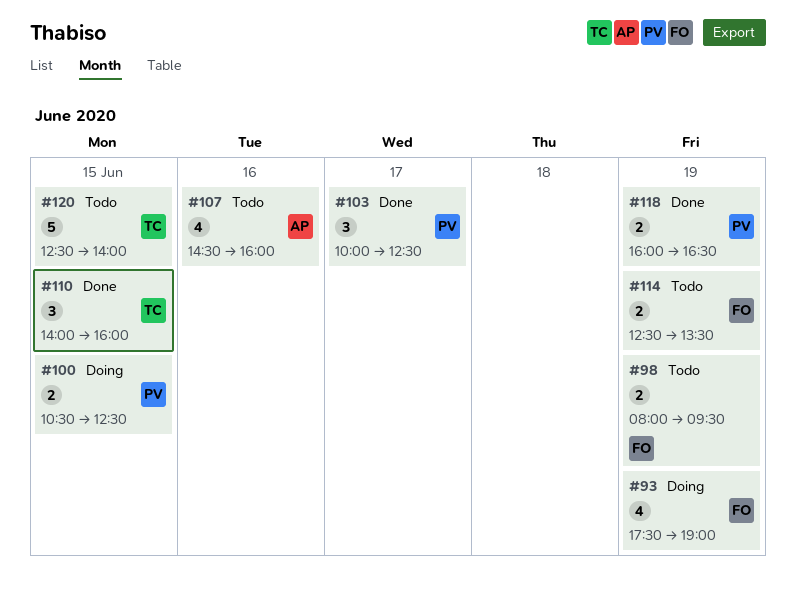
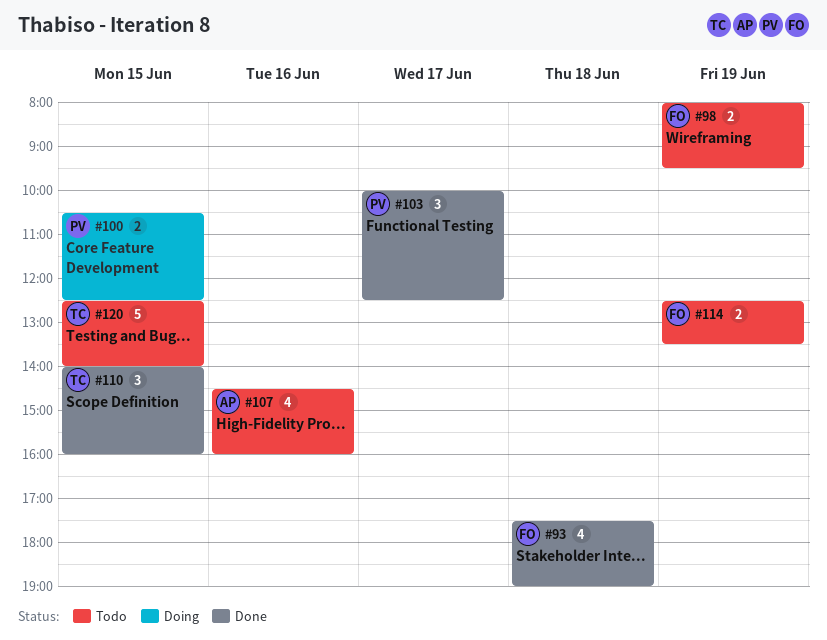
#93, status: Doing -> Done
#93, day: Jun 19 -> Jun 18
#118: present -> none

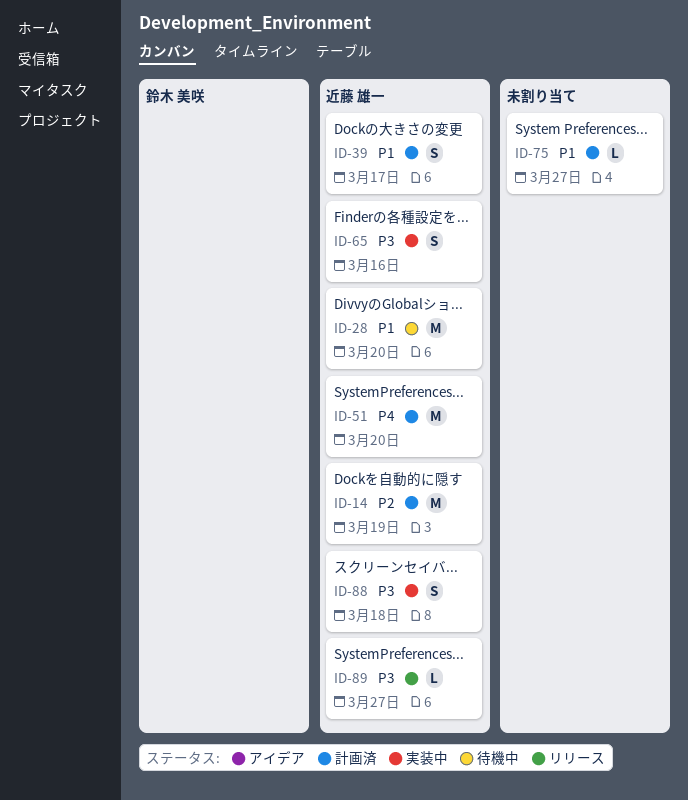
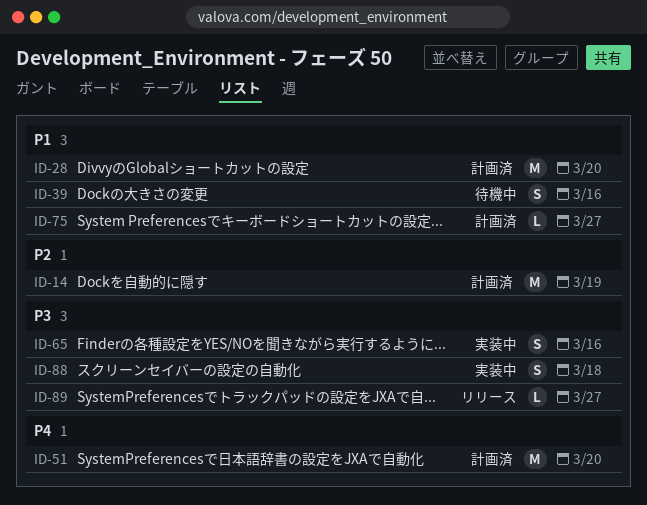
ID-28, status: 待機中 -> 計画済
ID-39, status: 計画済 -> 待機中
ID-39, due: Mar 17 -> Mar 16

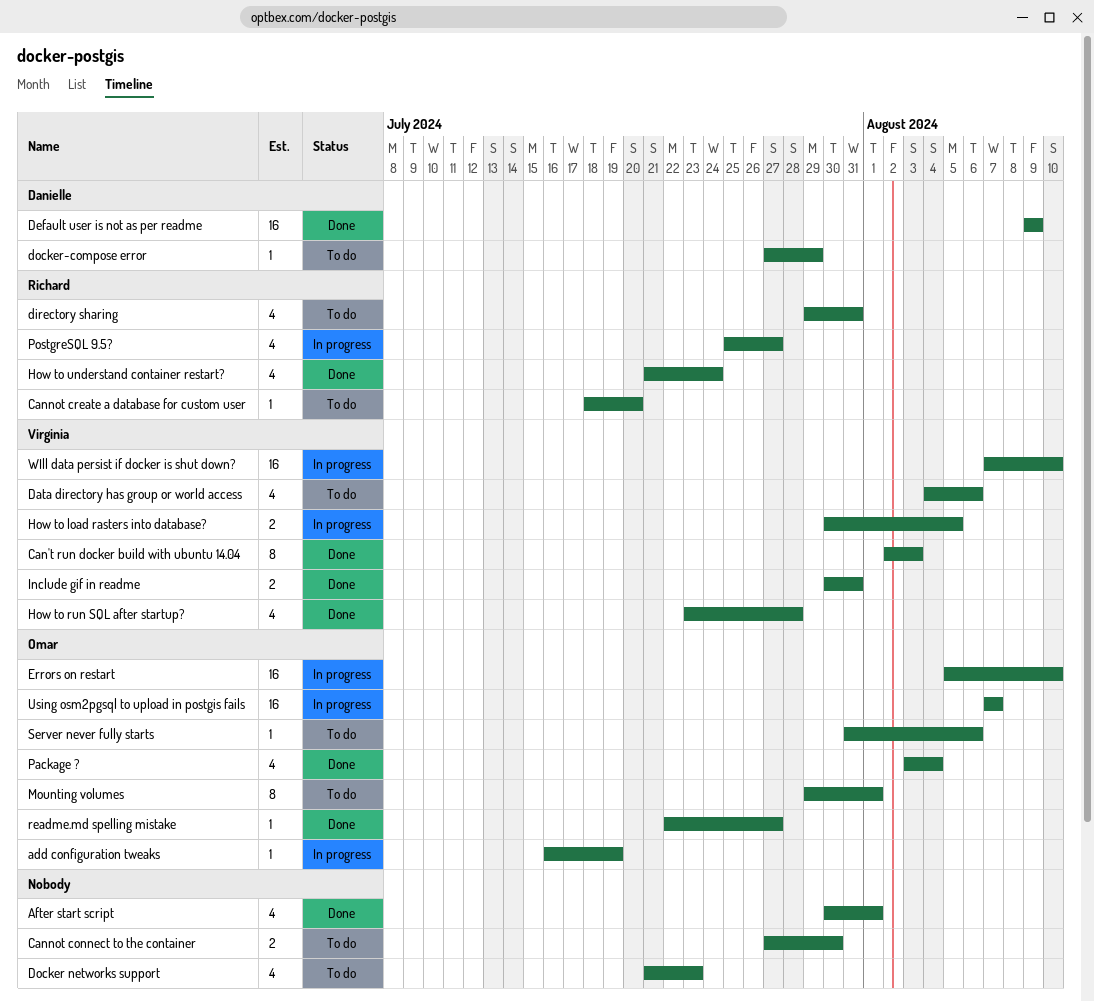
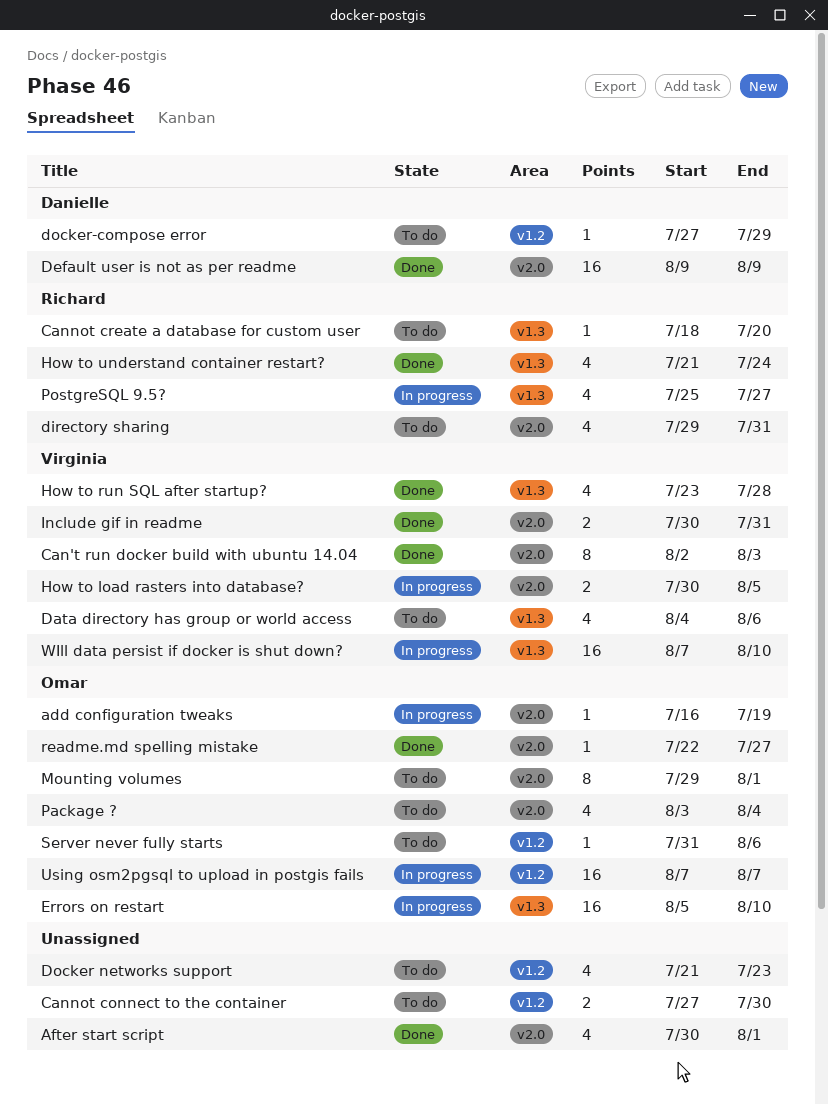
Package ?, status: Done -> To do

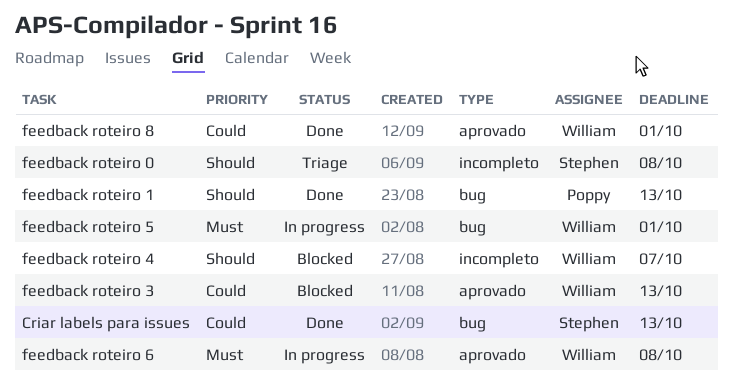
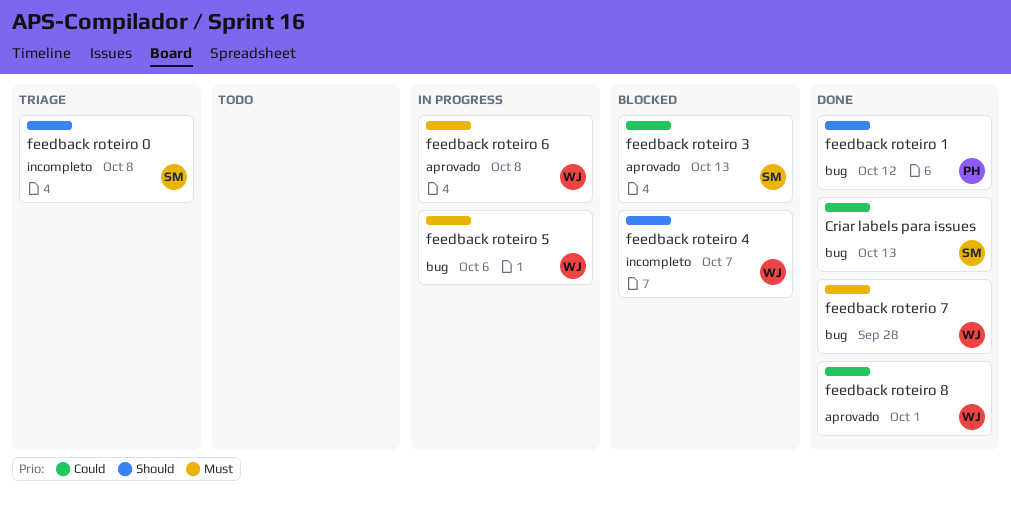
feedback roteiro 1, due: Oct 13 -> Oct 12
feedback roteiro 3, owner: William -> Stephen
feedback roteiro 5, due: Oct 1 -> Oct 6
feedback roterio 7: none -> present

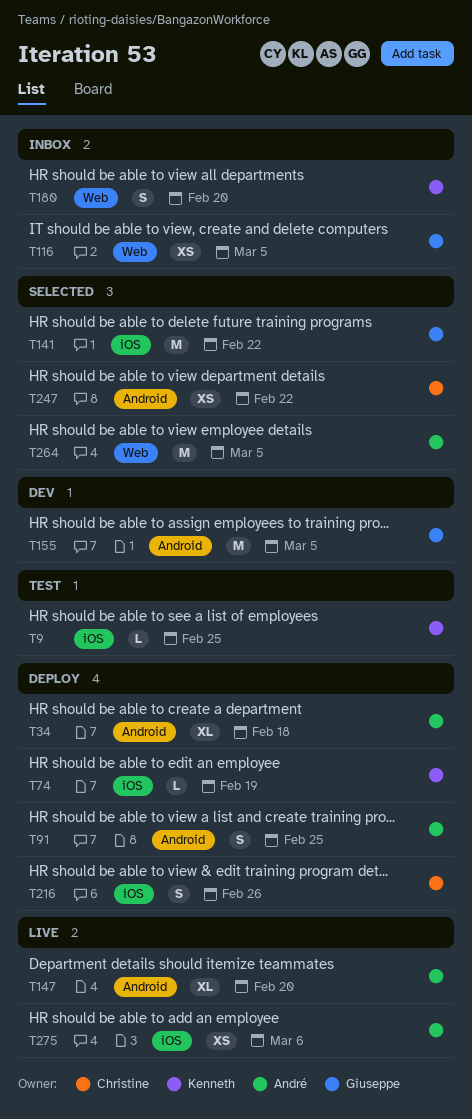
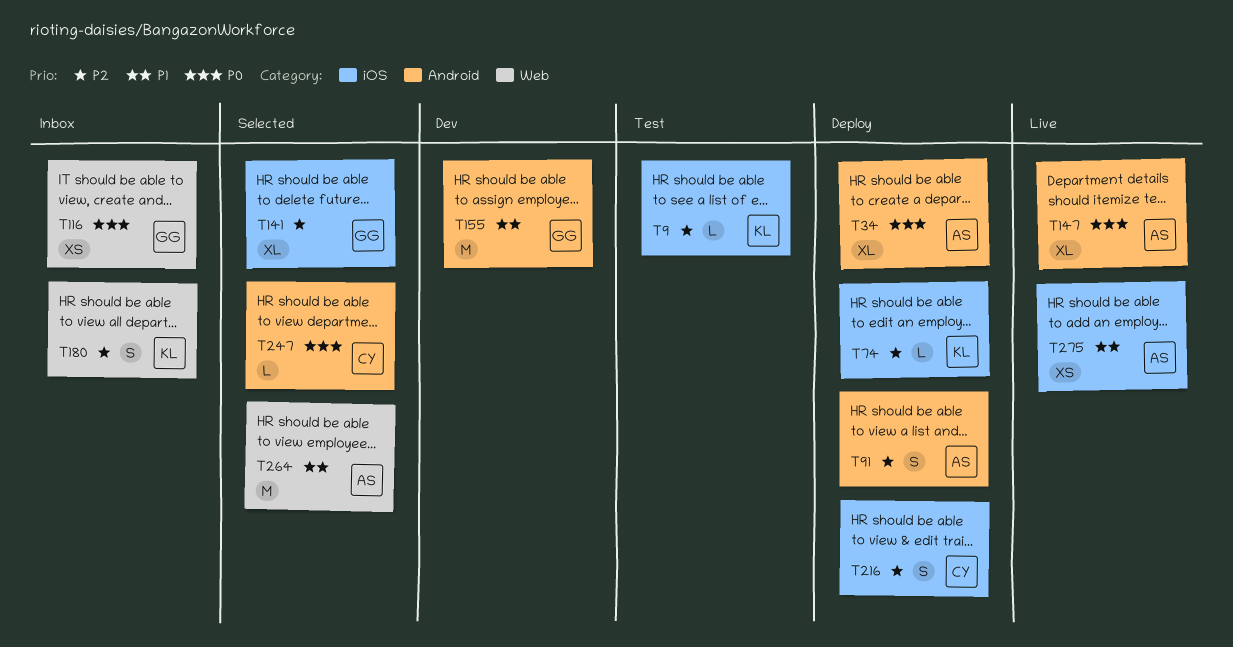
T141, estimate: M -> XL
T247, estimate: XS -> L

• **WHAT IS NEEDED**:
Exact copies of the entries above are needed, without their pictures.

• **EXERCISE ANSWER**:
#93, status: Doing -> Done
#93, day: Jun 19 -> Jun 18
#118: present -> none

ID-28, status: 待機中 -> 計画済
ID-39, status: 計画済 -> 待機中
ID-39, due: Mar 17 -> Mar 16

Package ?, status: Done -> To do

feedback roteiro 1, due: Oct 13 -> Oct 12
feedback roteiro 3, owner: William -> Stephen
feedback roteiro 5, due: Oct 1 -> Oct 6
feedback roterio 7: none -> present

T141, estimate: M -> XL
T247, estimate: XS -> L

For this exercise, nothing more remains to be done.